In the 12 months to June 30, revenue increased by 17 per cent to $45.7 million compared to the corresponding period last year. Underlying net profit after tax for the period was $14.9m, up 21 per cent on the previous year.
Operating earnings before interest, tax, depreciation and amortisation (ebitda) increased by $5.5m, or 21 per cent to $31.6m while operating expenditure of $14.0m increased $1.2m - 9 per cent.
The airport is attracting more international and domestic services as a tourism boom and the two million passenger movements per year milestone was reached for the first time in December last year.
A total of 2,140,669 passenger movements was a 13 per cent increase on the same period last year, with international passenger numbers up 12 per cent to 596,276 and domestic passenger numbers up 14 per cent to 1,544,393.
The airport's two shareholders, Queenstown Lakes District Council (75.01 per cent) and Auckland Airport (24.99 per cent) were paid a combined dividend of $7.2m.
The company, which is facing local resistance to expansion plans at Queenstown Airport and Wanaka, said that for the Queenstown Lakes community the dividend meant a payment of $5.4m - or $215 per rateable property in the district.
Airport board chairwoman Prue Flacks said the company had invested over $4m in infrastructure, safety, innovation and technology to streamline airport processes and systems and improve the park-to-plane experience for both customers and staff.
She said this included the launch of the Park and Ride, new signage, and expanded pop-up food and beverage offerings.
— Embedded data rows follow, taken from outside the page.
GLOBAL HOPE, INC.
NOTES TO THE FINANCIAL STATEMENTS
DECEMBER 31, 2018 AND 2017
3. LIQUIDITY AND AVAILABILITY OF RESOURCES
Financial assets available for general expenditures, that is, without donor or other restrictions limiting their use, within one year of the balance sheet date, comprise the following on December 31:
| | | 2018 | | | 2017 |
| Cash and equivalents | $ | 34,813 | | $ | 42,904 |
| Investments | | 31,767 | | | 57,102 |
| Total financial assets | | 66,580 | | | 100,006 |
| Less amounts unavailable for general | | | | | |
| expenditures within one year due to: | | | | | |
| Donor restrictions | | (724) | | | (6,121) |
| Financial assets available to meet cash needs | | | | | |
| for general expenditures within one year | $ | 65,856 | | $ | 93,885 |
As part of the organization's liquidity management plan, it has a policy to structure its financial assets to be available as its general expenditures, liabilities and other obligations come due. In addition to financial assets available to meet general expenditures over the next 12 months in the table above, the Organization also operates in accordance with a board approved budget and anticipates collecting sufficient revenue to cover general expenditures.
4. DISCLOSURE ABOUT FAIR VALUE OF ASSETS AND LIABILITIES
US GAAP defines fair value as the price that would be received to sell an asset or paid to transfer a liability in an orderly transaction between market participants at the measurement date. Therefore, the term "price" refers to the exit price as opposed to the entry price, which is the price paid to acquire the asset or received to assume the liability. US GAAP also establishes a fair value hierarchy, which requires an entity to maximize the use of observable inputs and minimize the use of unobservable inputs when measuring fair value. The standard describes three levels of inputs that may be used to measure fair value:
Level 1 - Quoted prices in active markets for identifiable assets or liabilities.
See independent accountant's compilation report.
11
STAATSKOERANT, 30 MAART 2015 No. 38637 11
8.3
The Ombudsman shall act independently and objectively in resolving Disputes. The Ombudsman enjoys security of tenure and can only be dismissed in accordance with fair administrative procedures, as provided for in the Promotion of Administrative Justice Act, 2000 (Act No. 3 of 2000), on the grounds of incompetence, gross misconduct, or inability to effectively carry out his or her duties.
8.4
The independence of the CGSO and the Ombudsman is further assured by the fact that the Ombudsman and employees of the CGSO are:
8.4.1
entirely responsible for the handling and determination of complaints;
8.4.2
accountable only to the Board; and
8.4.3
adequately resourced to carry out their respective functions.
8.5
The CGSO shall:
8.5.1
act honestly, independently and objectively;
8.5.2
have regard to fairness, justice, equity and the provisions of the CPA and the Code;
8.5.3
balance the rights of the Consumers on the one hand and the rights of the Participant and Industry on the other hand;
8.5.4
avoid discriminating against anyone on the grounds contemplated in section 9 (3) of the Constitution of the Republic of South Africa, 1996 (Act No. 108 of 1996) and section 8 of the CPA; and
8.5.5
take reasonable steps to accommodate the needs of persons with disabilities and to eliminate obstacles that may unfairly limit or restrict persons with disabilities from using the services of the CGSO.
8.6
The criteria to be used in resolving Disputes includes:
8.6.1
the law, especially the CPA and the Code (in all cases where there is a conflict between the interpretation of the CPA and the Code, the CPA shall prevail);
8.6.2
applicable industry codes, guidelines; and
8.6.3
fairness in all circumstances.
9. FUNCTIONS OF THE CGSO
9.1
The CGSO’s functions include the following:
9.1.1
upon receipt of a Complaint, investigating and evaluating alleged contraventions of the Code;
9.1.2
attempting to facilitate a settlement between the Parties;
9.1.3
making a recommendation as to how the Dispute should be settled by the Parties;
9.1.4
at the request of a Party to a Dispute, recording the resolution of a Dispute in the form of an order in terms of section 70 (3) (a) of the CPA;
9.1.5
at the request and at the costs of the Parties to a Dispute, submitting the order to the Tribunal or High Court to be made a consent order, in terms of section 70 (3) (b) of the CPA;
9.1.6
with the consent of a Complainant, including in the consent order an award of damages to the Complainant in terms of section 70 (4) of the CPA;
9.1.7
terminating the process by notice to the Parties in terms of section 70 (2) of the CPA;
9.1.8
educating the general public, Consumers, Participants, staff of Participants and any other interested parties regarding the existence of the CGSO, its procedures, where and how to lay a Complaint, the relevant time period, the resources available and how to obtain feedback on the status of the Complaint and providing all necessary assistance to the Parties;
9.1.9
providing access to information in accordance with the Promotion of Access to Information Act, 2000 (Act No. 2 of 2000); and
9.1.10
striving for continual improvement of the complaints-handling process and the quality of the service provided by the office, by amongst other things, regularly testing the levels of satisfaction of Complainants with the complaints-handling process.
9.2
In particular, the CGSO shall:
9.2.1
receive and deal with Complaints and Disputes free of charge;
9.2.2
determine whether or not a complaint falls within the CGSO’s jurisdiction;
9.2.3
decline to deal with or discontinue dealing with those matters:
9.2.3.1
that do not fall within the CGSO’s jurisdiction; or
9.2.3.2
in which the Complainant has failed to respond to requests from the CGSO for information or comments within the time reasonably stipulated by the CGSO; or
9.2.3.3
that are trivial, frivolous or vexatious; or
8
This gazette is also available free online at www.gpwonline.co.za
There had been investment in innovation and technology included a new safety management system, real time parking tracking, new flight information display screens and queue time monitoring at the security screening point.
Other major projects included the construction of a dedicated operations centre, terminal building improvements and new equipment which has streamlined operations.
The $14.5m 99-year lease for Wanaka Airport was also a major investment.
Commercial general aviation operators — fixed wing and helicopter movements — were up 6.9 per cent on the same period last year - boosted by an active summer flying season. Private jet movements were equivalent to the previous year.
Public submissions on the 30-year Master Plan had just closed.
"Work also continued on addressing the main constraints identified through the Master Plan process - land, noise and destination infrastructure," she said.
"We will continue to focus on long-term planning and working together to ensure that future growth is managed and sustainable. Investment in regional infrastructure is critical to keep pace with growth and retaining a quality visitor and resident experience."
Flacks said looking forward 30 years could be challenging and the company believed that our focus on planning and collaboration was critical in creating complementary aviation centres for the region that were "sustainable, adaptable, affordable and memorable".